▶ **Problem**: For this exercise, please find the lines in the entries that include the word "Subcommittee" and copy them.

▶ **Supplied data**:
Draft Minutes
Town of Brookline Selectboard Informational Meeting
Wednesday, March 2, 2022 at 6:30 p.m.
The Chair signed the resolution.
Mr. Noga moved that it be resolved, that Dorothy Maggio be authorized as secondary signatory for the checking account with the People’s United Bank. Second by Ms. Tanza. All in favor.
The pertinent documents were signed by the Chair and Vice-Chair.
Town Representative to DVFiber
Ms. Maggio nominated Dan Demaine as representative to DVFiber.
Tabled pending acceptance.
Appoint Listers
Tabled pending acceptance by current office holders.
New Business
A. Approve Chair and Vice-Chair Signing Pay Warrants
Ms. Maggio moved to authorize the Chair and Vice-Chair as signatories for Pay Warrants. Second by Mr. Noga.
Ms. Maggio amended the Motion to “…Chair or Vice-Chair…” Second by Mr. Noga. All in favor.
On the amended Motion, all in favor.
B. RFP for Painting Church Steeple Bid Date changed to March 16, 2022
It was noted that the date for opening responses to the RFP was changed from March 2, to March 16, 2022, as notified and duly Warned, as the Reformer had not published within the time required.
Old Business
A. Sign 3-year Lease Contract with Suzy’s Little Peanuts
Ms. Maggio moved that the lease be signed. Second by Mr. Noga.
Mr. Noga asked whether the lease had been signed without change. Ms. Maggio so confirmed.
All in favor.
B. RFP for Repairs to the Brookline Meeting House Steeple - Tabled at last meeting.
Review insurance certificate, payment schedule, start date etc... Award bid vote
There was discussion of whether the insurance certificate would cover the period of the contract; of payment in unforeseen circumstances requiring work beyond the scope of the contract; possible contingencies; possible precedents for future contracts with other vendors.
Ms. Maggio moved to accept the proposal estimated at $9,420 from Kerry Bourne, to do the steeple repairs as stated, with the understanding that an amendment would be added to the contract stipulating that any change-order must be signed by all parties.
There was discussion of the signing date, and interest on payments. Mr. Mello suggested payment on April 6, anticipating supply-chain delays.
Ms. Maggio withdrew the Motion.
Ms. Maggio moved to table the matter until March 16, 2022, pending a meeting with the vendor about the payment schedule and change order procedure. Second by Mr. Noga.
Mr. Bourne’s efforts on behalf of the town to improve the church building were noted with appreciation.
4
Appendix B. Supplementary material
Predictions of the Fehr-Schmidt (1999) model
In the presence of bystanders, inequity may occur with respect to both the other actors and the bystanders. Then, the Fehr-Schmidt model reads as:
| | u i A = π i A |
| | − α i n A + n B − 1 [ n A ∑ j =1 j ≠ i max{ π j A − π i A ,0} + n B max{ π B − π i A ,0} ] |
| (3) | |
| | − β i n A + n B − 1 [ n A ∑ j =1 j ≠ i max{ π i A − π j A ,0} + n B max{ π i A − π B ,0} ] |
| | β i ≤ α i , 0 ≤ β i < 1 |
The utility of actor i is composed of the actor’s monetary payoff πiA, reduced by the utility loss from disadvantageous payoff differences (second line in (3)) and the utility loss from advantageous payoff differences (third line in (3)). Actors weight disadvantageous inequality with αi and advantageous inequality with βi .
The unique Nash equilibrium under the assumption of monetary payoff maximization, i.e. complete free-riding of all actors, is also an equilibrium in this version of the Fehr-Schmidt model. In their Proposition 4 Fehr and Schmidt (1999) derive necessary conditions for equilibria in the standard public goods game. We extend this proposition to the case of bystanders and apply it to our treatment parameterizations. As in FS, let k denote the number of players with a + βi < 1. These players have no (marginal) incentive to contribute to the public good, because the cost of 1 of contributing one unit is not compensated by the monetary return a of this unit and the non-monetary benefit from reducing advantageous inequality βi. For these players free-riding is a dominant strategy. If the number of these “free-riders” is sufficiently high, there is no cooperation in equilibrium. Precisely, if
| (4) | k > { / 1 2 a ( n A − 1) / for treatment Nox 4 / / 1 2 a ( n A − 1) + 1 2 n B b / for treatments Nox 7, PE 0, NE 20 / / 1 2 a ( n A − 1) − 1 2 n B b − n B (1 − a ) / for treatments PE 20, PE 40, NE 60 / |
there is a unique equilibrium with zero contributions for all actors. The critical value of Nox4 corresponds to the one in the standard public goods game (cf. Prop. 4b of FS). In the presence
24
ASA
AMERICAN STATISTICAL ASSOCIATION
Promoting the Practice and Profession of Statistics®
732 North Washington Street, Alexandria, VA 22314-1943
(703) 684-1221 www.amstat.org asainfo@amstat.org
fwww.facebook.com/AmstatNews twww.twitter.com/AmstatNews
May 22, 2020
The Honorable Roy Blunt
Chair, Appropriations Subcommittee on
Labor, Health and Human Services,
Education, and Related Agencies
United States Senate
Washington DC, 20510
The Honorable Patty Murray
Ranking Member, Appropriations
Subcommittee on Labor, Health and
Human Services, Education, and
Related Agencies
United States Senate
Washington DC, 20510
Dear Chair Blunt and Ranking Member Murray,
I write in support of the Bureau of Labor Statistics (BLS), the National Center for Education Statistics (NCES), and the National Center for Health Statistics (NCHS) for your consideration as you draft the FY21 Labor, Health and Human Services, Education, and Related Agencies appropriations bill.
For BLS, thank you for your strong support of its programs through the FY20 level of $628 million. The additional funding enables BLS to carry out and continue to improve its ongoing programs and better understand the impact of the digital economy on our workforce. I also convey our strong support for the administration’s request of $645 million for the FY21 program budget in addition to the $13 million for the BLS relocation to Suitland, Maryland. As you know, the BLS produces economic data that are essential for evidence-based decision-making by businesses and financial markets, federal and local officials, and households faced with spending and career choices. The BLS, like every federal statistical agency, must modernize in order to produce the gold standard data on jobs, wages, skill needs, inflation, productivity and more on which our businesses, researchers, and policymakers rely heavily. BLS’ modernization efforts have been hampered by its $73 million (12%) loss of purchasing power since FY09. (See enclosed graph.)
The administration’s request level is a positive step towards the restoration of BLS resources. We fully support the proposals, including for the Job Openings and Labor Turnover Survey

▶ **Your solution**:
Chair, Appropriations Subcommittee on
Subcommittee on Labor, Health and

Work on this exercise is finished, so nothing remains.